Par ce temps de révolution, les meneurs sont-ils des hommes du peuple ?


Certains mauritaniens semblent aujourd’hui ne plus jurer que par la révolution. Ce fait, rétorquent-ils, est consécutif au niveau de déliquescence et d’usure du pouvoir, d’une part, et la dégradation des conditions de vie des citoyens, d’autre part. Sans rentrer dans la polémique, je dis que nul ne peut ignorer la crise dans laquelle se débat aujourd’hui le pays.

Mais l’attribuer au seul pouvoir alors que même s’il nous est arrivé, dans notre rejet du coup d’Etat, de nous inscrire en faux avec lui en le dénonçant et l’incriminant, nous avons aussi accepté à raison ou à tort de le reconnaître comme partenaire dans la gestion des affaires publiques de l’Etat en signant l’accord cadre de Dakar.

Prenant comme toujours « (la mauvaise) habitude de considérer (nos) rêves de pouvoir pour la réalité » nous avons accepté de nous engager dans une élection que tout le monde savait perdue d’avance. En plus quel est le parti de l’opposition qui n’a pas fini par reconnaître Mohamed Ould Abdel Aziz ?

Rien ne nous y obligeait mais nous l’avons fait. Alors il nous revient, au nom de la logique, le devoir d’être cohérent et d’assumer nos décisions, fussent-elles décevantes.

■ DONNÉES EXTRAITES
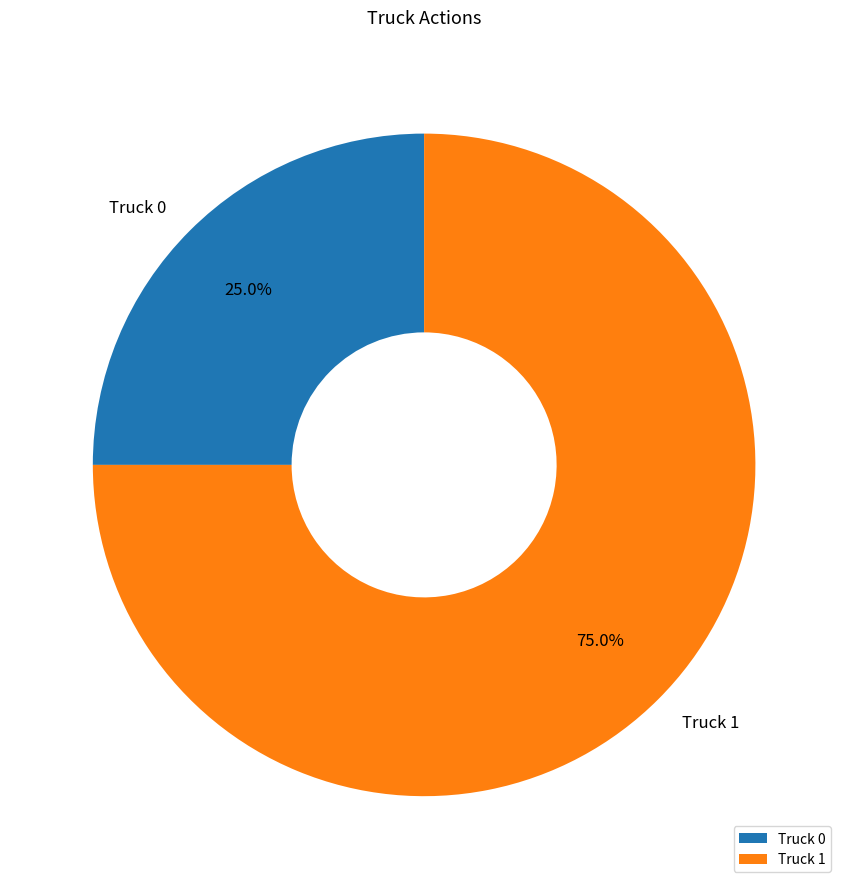

To the nearest percent, what is the difference between the Truck 1 and Truck 0 slice percentages?

50%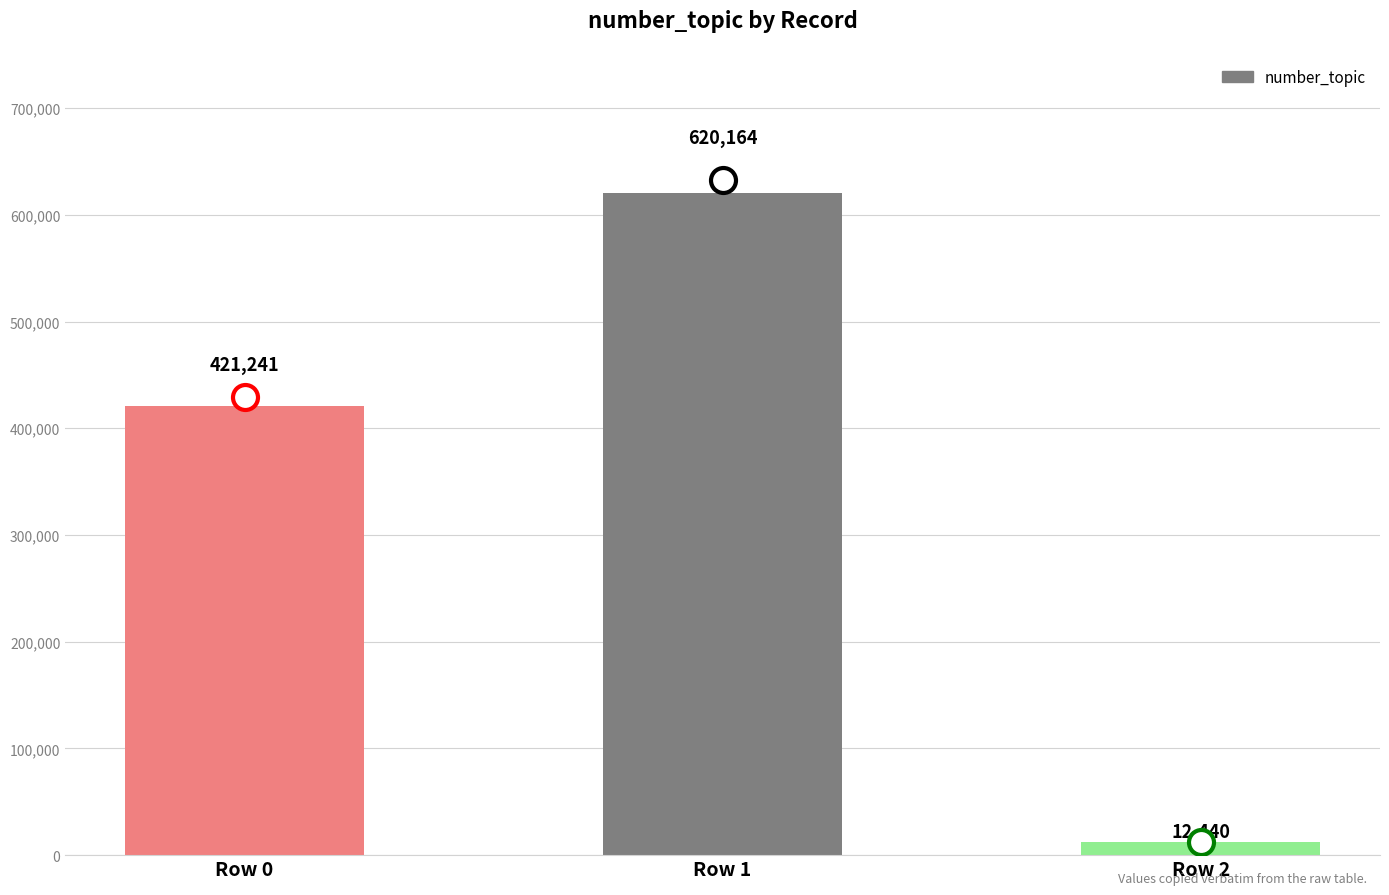

Between Row 0 and Row 1, which is larger?

Row 1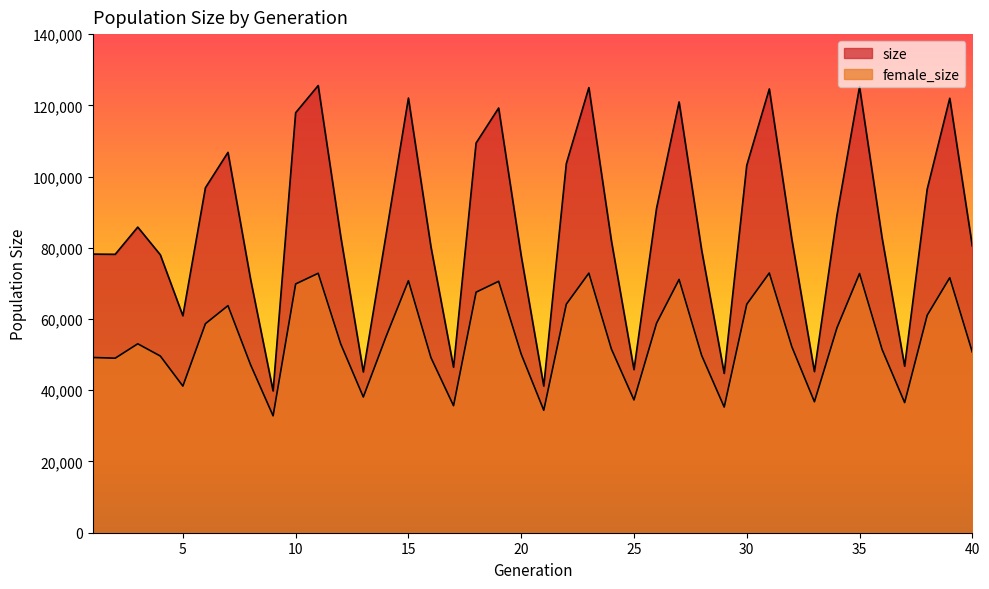

At which label is size closest to 82681?

36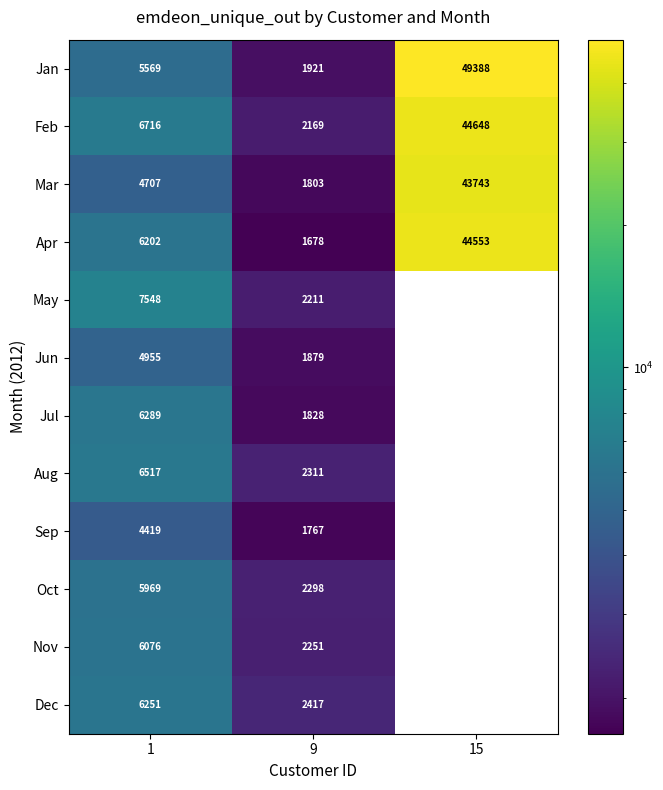

The value of Nov at 9 is 3072. True or false?

False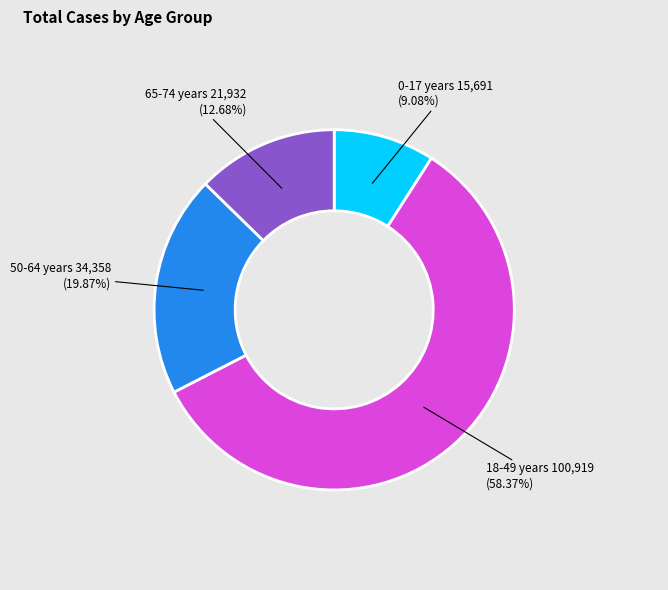

Does any single category account for the majority?

Yes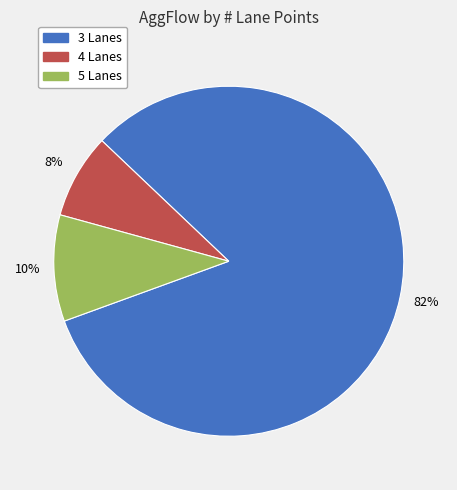

To the nearest percent, what is the average slice percentage?

33%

■ PROBLÈMES À RÉSOUDRE
(1) D'après le texte à analyser, la signature de quel accord a fait reconnaître le pouvoir comme partenaire dans la gestion des affaires publiques de l'État ?
(2) Reproduisez tel quel le passage du texte à analyser qui va de « Mais l’attribuer au » jusqu'à « cadre de Dakar. ».

■ RÉSULTATS DANS L'ORDRE
(1) L'accord cadre de Dakar.

(2)
Mais l’attribuer au seul pouvoir alors que même s’il nous est arrivé, dans notre rejet du coup d’Etat, de nous inscrire en faux avec lui en le dénonçant et l’incriminant, nous avons aussi accepté à raison ou à tort de le reconnaître comme partenaire dans la gestion des affaires publiques de l’Etat en signant l’accord cadre de Dakar.